SubtitleEdit / subtitleedit

the subtitle editor :)
http://www.nikse.dk/SubtitleEdit/Help
GNU General Public License v3.0
8.44k stars 893 forks source link

Suggestion to prevent very short subtitle lines in post-processing of Whisper transcription #6856

Closed oep42 closed 5 months ago

oep42 commented 1 year ago

SEs post-processing of a Whisper transcription is great, but there is something that can be improved.

See the two examples below. The version on the left in the image is taken from a temporary srt-file that contains the Whisper output. The version on the right is the result of SEs post-processing. (These examples are taken from a test run at the end of Issue #6839.)

Examples of too short subtitle lines

Sometimes a Whisper transcription contains a very short subtitle line that is the end of a sentence, and this is kept that way in SEs post-processing. Such short subtitle lines can best be combined with the previous subtitle line. I suggest to add to SEs post-processing, to combine such short subtitle lines with the previous subtitle line.

niksedk commented 1 year ago

OK, how is this? https://github.com/SubtitleEdit/subtitleedit/releases/download/3.6.12/SubtitleEditBeta.zip

oep42 commented 1 year ago

Thank you.

The current implementation of the combining of very short subtitle lines with the previous subtitle line, creates textually better subtitles, but I'm afraid that the synchronization between the audio and the subtitles gets worse. Each of the four examples below, shows, from top to bottom:

  1. The Whisper output (from a temporary srt-file).
  2. The result of SE's post-processing with "SubtitleEdit 3.6.12 NEXT, beta 92".
  3. The result of SE's post-processing with "SubtitleEdit 3.6.12 NEXT, beta 151".

The first three examples below, are about the combining of a very short subtitle line with the previous subtitle line. In general, the deterioration in synchronization with this (when comparing the output of beta 92 with the output of beta 151), seems to come down to this:

  1. What used to be a very short subtitle, keeps the same duration, but gets filled with much more text.
  2. The two subtitles that previously existed before the original very short subtitle, are combined into one subtitle.
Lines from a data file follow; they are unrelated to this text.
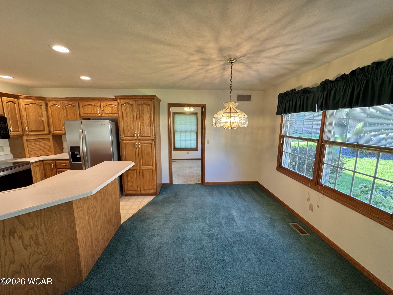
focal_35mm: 14
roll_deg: -0.1
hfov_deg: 102.1
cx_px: 196
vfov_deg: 85.7
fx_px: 159
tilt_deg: -9.1
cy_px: 148
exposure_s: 1/120
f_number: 2.2
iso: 200
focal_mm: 2.22
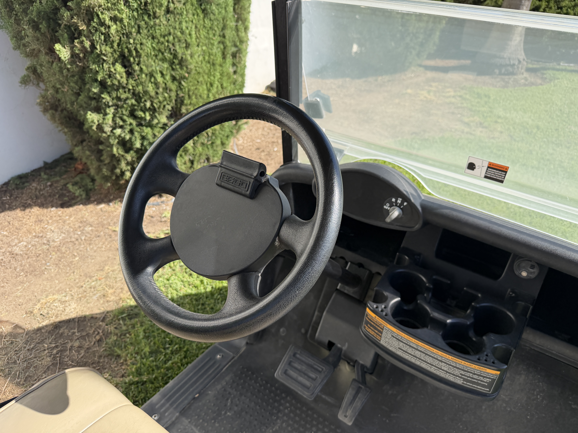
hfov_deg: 71.6
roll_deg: +0.1
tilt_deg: -32.7
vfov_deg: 56.8
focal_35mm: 24
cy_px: 216
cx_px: 289
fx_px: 401
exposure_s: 1/2525
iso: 100
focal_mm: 6.76
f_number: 1.78
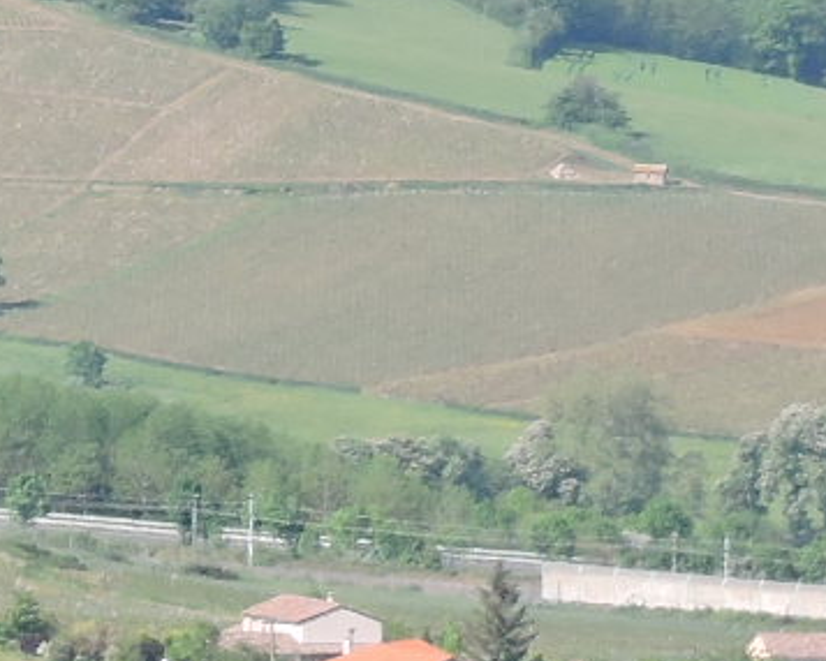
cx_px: -1497
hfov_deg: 2.5
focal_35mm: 776
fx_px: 18981
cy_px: 2
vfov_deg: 2.0
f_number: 5
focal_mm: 22.4
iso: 100
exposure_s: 1/320
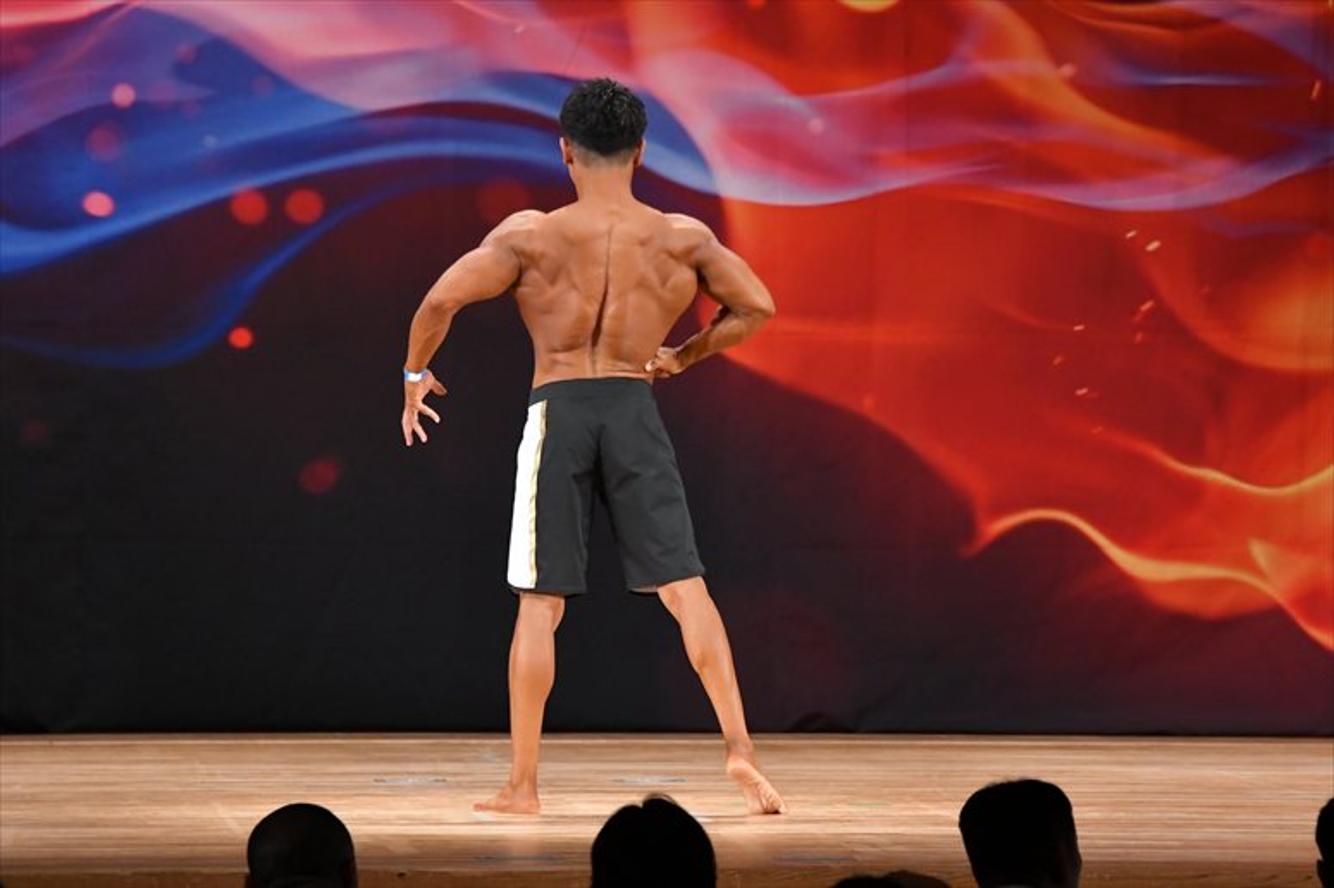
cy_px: 444
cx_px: 667
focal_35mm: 240
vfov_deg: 5.7
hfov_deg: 8.6
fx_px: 8889
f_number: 5.6
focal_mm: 160
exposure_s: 1/400
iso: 3200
In addition, I noticed that the subtitle after the very short subtitle, starts later in SE's output than in Whisper's output, and this makes the synchronization worse there. (Sometimes this later start is only a little bit later, sometimes clearly more.)

Also, I have the impression that, perhaps, in general, the synchronization sometimes gets worse in SE's post-processing where I do not see a reason for such a deterioration. In the fourth example below, the content of two subtitles remains textually exactly the same before and after SE's post-processing, but there is, nevertheless, a deterioration in synchronization.

(CPP engine. Checkmark at "Auto adjust timings" and at "Use post-processing". Max. chars per subtitle line = None. Perhaps the results will be different when using a different engine and when "Max. chars per subtitle line" has a different value.)

1 Example 1

2 Example 2

3 Example 3

4 Example 4

oep42 commented 1 year ago

Additional thougts about this suggestion:

I think this suggestion for additional post-processing only makes sense, if the total length of the very short subtitle line plus the length of the previous subtitle line, is less than the maximum total length of a subtitle line (as it is known in SE).

Also, more generally, I think it's Whisper's responsibility during the transcription phase, to create balanced subtitle lines, so that it doesn't produce such short subtitle lines that "belong" to the previous subtitle line.

In general, if the timestamps created during the transcription phase are good, it is not a good idea to change or create timestamps during the automatic post-processing phase. For example, SE can reliably merge short subtitle lines, but cannot reliably split long subtitle lines. So, it is generally not a good idea to use the "Split long lines" option of SE's "Batch convert", as this will usually cause timestamp errors in the resulting split.

In the latest version of WhisperX, it is possible to specify the maximum line length. If this option is used, long lines will be split during the transcription phase, and no timestamp errors will be introduced when such splits are created.